AUFTRAG 1
Gib den Abschnitt des Textes über die Modefirma von „Finanzieller Druck bei“ bis „nicht leisten kann.“ erneut wieder und tausche dabei „Mietvertrag“ gegen „Pachtvertrag“ aus.
AUFTRAG 2
Stimmen diese Aussagen mit dem Text über die Modefirma überein? (a) Der Mietvertrag läuft drei Jahre. (b) Im Herbst 2024 wurde angekündigt, mehrere Filialen in der Region zu schließen. (c) Das Gebäude ließe sich ohne Weiteres an andere vermieten. Beantworte jede Aussage mit Ja oder Nein und zitiere die entscheidenden Worte des Textes.
AUFTRAG 3
Setze den Text über die Modefirma nach seinem letzten Satz fort.

SEITENTEXT
=-=-=
Finanzieller Druck bei der Modefirma
„Laut meinem Anwalt ist eine Ablehnung rechtlich nicht haltbar, weil keine baurechtlichen Bedingungen dagegen sprechen. Das Gebiet ist für solche Einrichtungen geeignet und ich halte die Auflagen ein“, betont sie. Der Mietvertrag sei auch aus wirtschaftlichen Gründen für ihren Betrieb ein wichtiger Aspekt. Im Herbst 2024 hatte Dollinger bekanntgegeben, mehrere Filialen in der Region zu schließen. „Wir kämpfen sehr seit Corona und brauchen das Geld. Der Mietvertrag gilt für drei Jahre, da geht es insgesamt um 200.000 Euro. Und eine alternative Nutzung ist nicht möglich, das Gebäude mietet sonst niemand.“
Mir droht ein enormer Schaden, den ich mir nicht leisten kann.
=-=-=
BEREITGESTELLTE ANGABEN
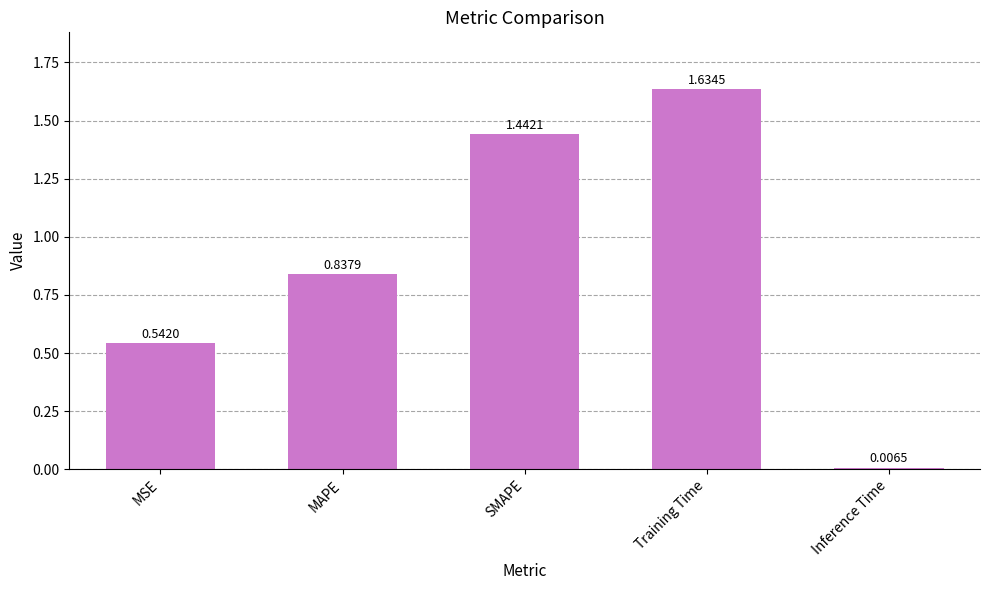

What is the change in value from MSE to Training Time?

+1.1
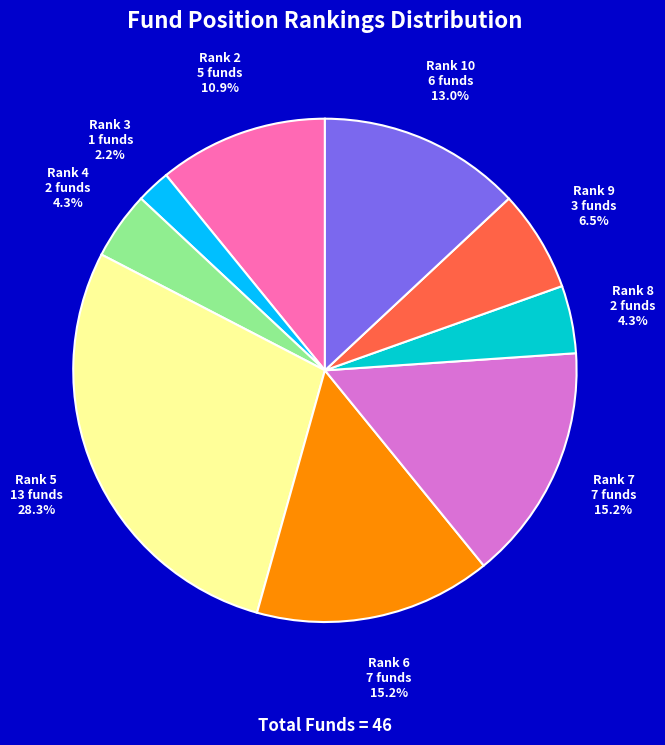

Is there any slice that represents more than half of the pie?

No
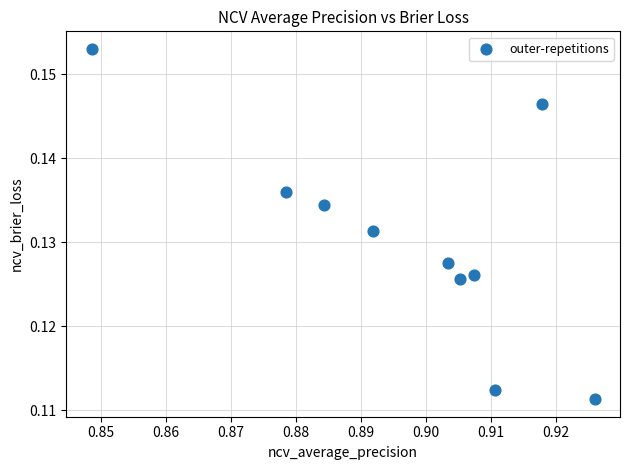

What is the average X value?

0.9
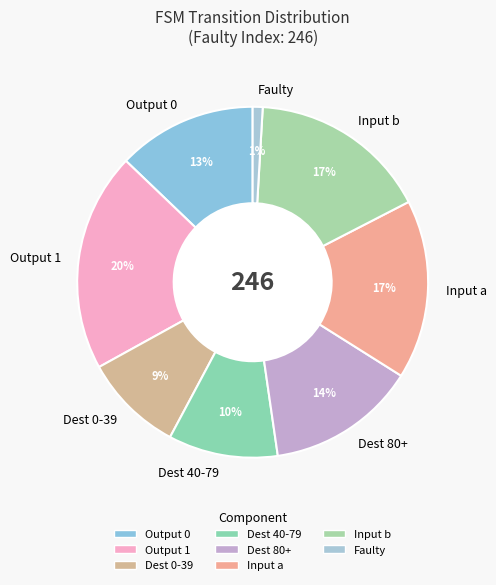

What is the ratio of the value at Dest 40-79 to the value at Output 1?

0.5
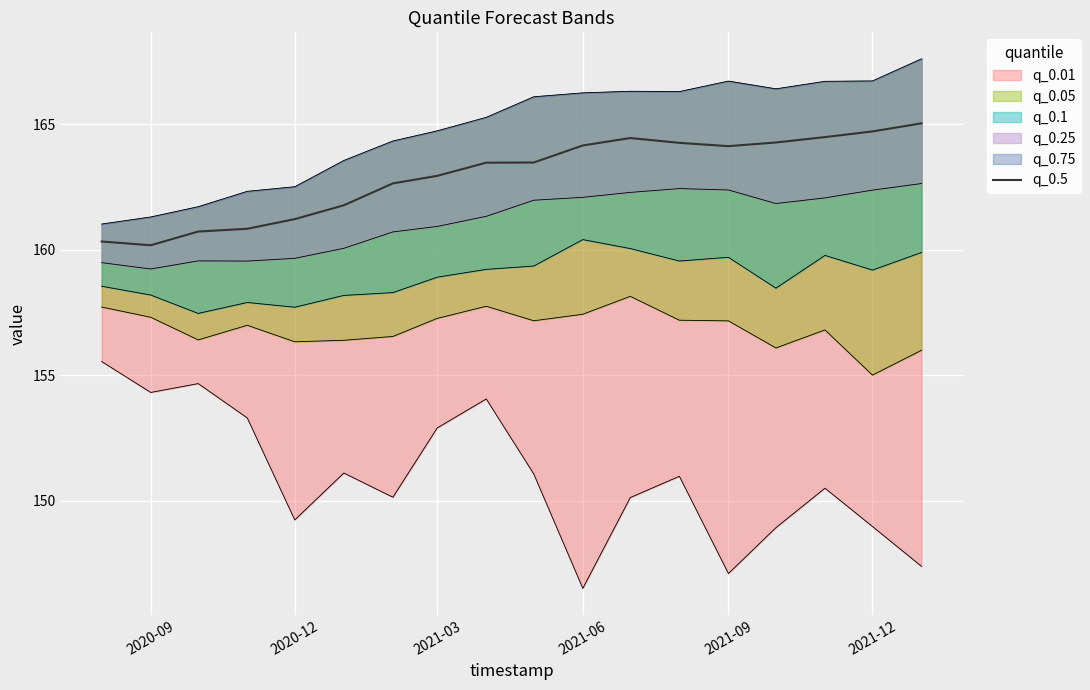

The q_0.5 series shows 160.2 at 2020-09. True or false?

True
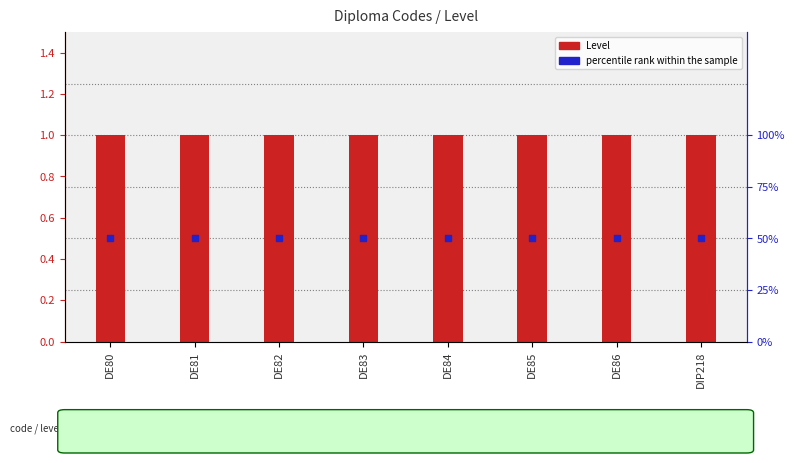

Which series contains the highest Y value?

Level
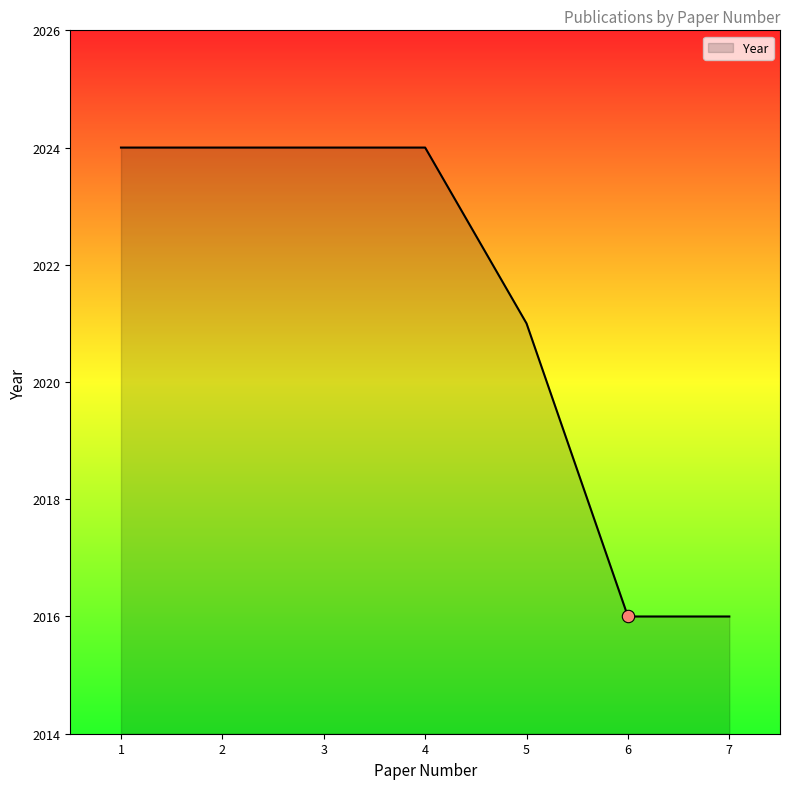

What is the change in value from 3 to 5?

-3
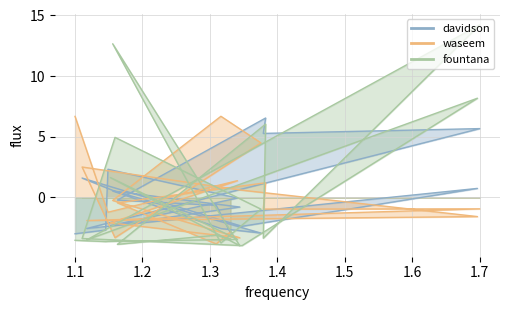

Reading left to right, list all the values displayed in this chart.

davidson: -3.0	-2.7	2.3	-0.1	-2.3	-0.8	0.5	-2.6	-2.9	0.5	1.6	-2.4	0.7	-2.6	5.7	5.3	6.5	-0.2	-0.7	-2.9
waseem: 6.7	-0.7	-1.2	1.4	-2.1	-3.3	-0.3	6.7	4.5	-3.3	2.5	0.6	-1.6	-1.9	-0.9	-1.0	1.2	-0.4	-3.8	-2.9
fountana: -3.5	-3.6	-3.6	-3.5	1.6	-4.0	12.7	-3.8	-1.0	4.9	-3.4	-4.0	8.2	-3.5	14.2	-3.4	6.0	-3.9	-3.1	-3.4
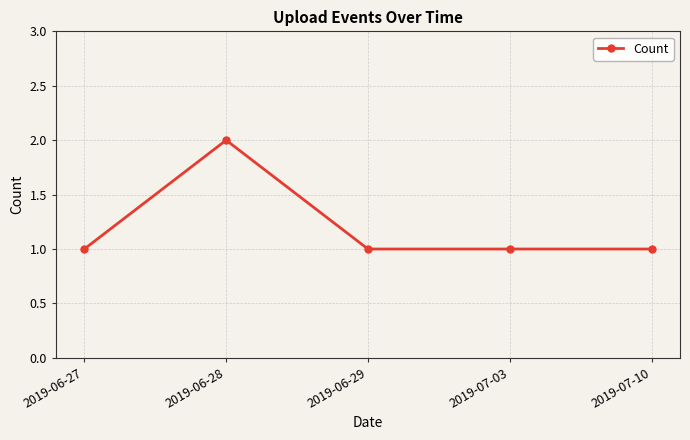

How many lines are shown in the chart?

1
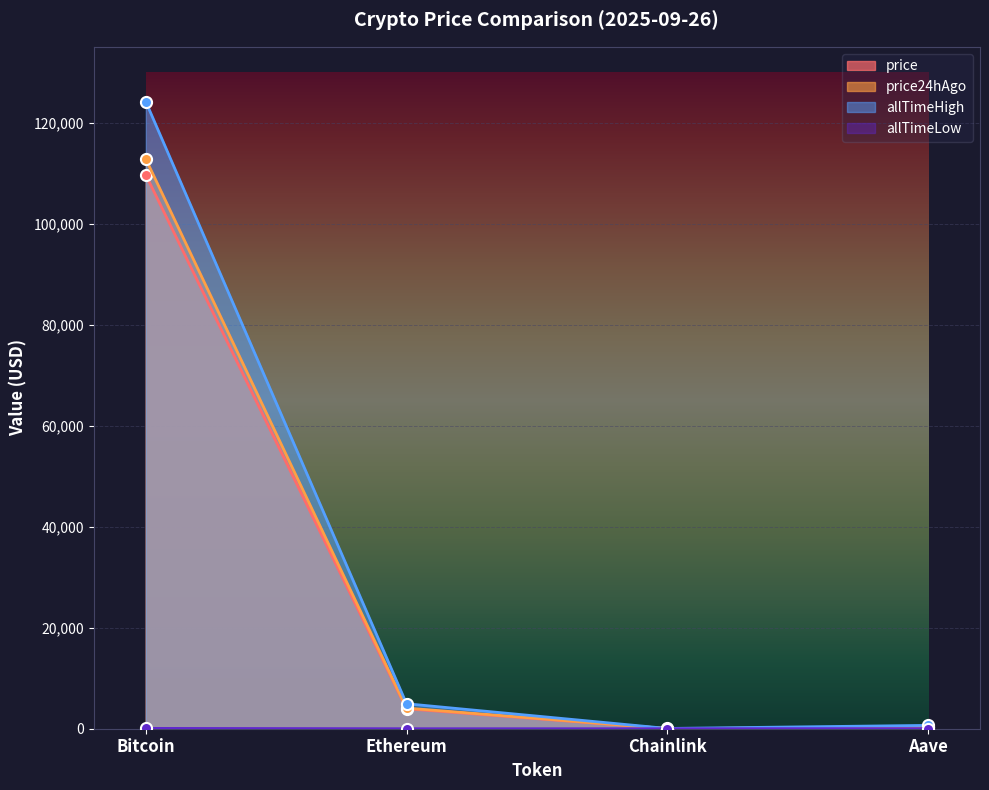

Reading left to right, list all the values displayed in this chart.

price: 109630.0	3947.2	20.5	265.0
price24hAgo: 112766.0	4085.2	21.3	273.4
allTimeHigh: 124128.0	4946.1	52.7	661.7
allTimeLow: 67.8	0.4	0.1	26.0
=-=-=
ANTWORTFELD 1
Finanzieller Druck bei der Modefirma
„Laut meinem Anwalt ist eine Ablehnung rechtlich nicht haltbar, weil keine baurechtlichen Bedingungen dagegen sprechen. Das Gebiet ist für solche Einrichtungen geeignet und ich halte die Auflagen ein“, betont sie. Der Pachtvertrag sei auch aus wirtschaftlichen Gründen für ihren Betrieb ein wichtiger Aspekt. Im Herbst 2024 hatte Dollinger bekanntgegeben, mehrere Filialen in der Region zu schließen. „Wir kämpfen sehr seit Corona und brauchen das Geld. Der Pachtvertrag gilt für drei Jahre, da geht es insgesamt um 200.000 Euro. Und eine alternative Nutzung ist nicht möglich, das Gebäude mietet sonst niemand.“
Mir droht ein enormer Schaden, den ich mir nicht leisten kann.

ANTWORTFELD 2
(a) Ja: „Der Mietvertrag gilt für drei Jahre“
(b) Ja: „Im Herbst 2024 hatte Dollinger bekanntgegeben, mehrere Filialen in der Region zu schließen.“
(c) Nein: „das Gebäude mietet sonst niemand“

ANTWORTFELD 3
Ihr gehe es nicht darum, „Geld zu scheffeln“. Doch die Geschäftsführerin macht klar: „Mir droht ein enormer Schaden, den ich mir nicht leisten kann. Wir haben bei Dollinger die Einnahmen schon fest eingeplant, sonst hätte ich schon vor langer Zeit versuchen können, das Gebäude zu verkaufen oder anderweitig umzunutzen.“ Proft wiederholt: Sie haben den Mietvertrag, befand sich im Prozess mit der Stadt und habe Geld für Architekten und Planer ausgegeben, um die Unterlagen wie vereinbart einzureichen.
Geschäftsführerin vermutet politischen Hintergrund
In der Ablehnung des Bauausschusses, aber auch im Nicht-Eingreifen des Freistaats, sieht sie eine „rein politische Entscheidung“ und beruft sich dabei auch auf Aussagen mehrerer Ansprechpartner, die in dem Prozess beteiligt sind. „Kurz vor der Bundestagswahl wollte die CSU Bayern vermutlich nicht, dass sich der Freistaat über das empfindliche Thema hinwegsetzt und der Eindruck entsteht, dass noch mehr Flüchtlinge kommen“, glaubt Proft. Auch deshalb habe ihr Anwalt geraten, rechtlich dagegen vorzugehen.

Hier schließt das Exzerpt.